Studies on Magnetic Properties and Ball-Milling Process of Fe–Si–Cr Powders

Flake-shaped Fe–Si–Cr alloy powders were prepared by crushing alloy ingots and the ball milling method. Magnetic properties of Fe–Si–Cr alloy powders with the nominal compositions of Fe81.4+ x Si17– x Cr1.6 ( $x=0,2,4$ , and 6) and the different values of milling time (0 to 120 h) were investigated. A scanning electron microscope, X-ray diffraction, and a vibrating samples magnetometer were used to characterize Fe–Si–Cr alloy powders.
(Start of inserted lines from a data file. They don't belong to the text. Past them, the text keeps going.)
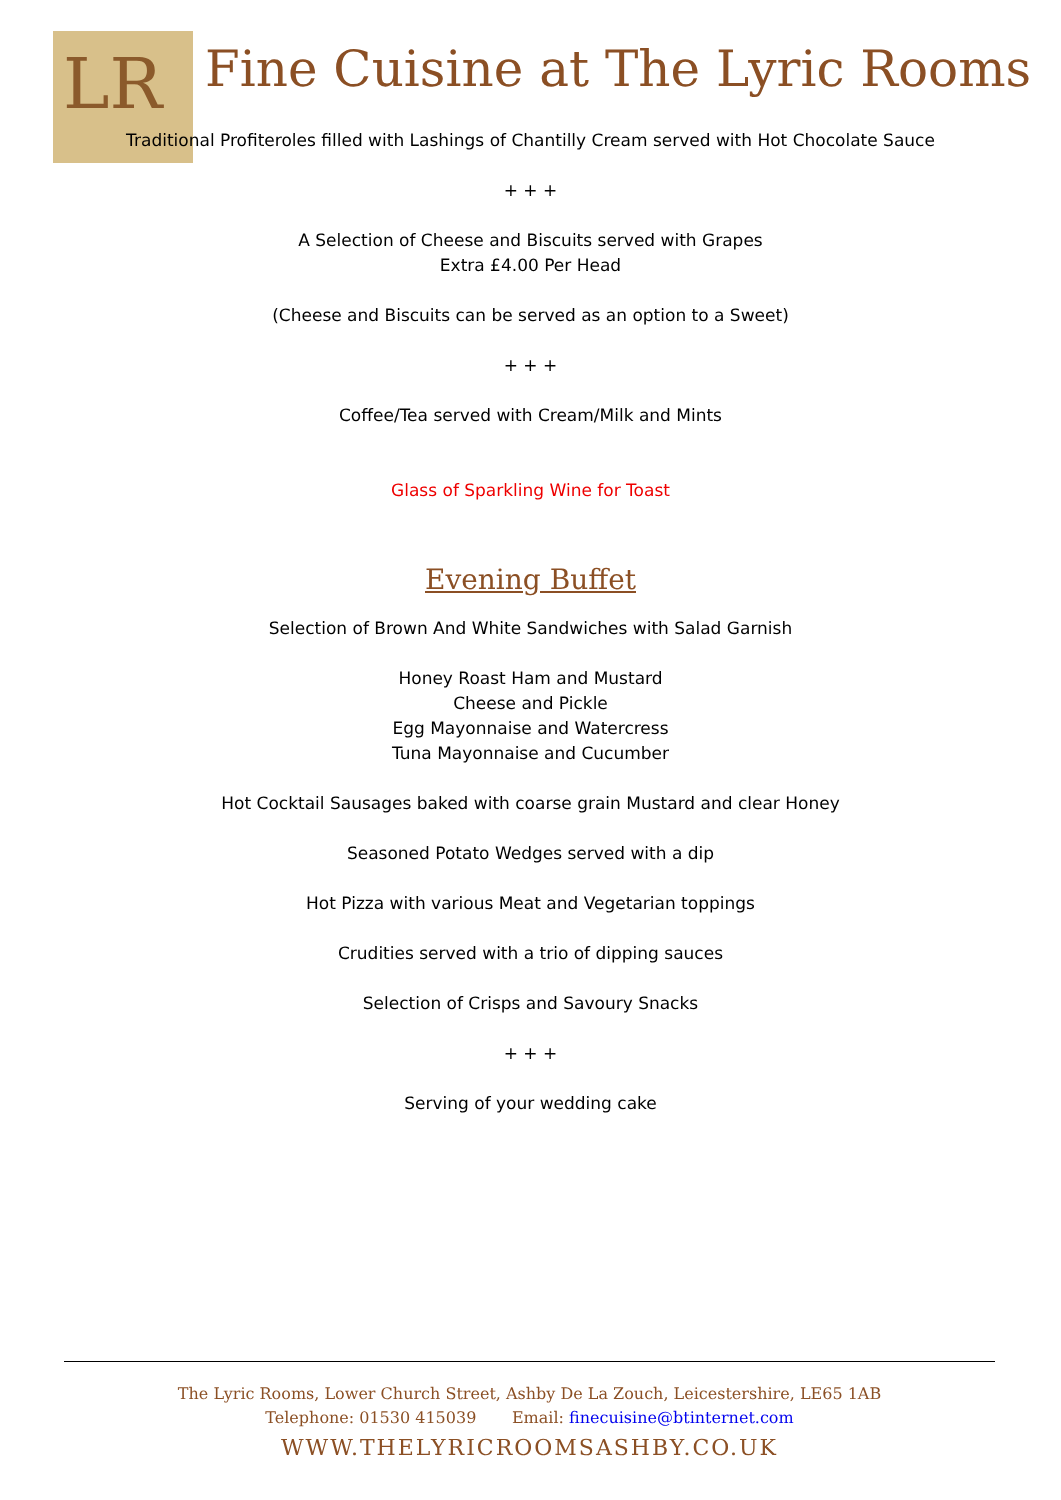LR
Fine Cuisine at The Lyric Rooms
Traditional Profiteroles filled with Lashings of Chantilly Cream served with Hot Chocolate Sauce
+ + +
A Selection of Cheese and Biscuits served with Grapes
Extra £4.00 Per Head
(Cheese and Biscuits can be served as an option to a Sweet)
+ + +
Coffee/Tea served with Cream/Milk and Mints
Glass of Sparkling Wine for Toast
Evening Buffet
Selection of Brown And White Sandwiches with Salad Garnish
Honey Roast Ham and Mustard
Cheese and Pickle
Egg Mayonnaise and Watercress
Tuna Mayonnaise and Cucumber
Hot Cocktail Sausages baked with coarse grain Mustard and clear Honey
Seasoned Potato Wedges served with a dip
Hot Pizza with various Meat and Vegetarian toppings
Crudities served with a trio of dipping sauces
Selection of Crisps and Savoury Snacks
+ + +
Serving of your wedding cake
The Lyric Rooms, Lower Church Street, Ashby De La Zouch, Leicestershire, LE65 1AB
Telephone: 01530 415039 Email: finecuisine@btinternet.com
WWW.THELYRICROOMSASHBY.CO.UK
It is observed that, with the increase of parameter $x$ , the permeability of Fe81.4+ x Si17– x Cr1.6 ( $x=0$ , 2, 4, and 6) powders first increases and then decreases in 0.5–2 GHz, meanwhile the peaks of the imaginary part of the magnetic permeability ( $\mu ''$ ) transfer to the lower frequency in 0.5–6 GHz. The saturation magnetic ( $M_{S})$ and the coercivity ( $H_{C})$ were also investigated. The value of $M_{S}$ increases from 110 emu/g ( $x=0$ ) to 148 emu/g ( $x=6$ ), while the value of $H_{C}$ changes in the opposite trend from 30.7 Oe ( $x=0$ ) to 25.5 Oe ( $x=6$ ). For Fe85.4Si13Cr1.6 alloy powders with the increase of milling time, the peaks of $\mu ''$ transfer to the higher frequency, while the values of $\mu ''$ first increase and then decrease in 0.5–10 GHz. We attributed this to the change of the aspect ratio. A large aspect ratio increases planar anisotropy, which can enhance the magnetic permeability of the material. It is observed that the imaginary part of the magnetic permeability is 3.91 with $x=4$ and milling time $= 48$ h at 1.1 GHz.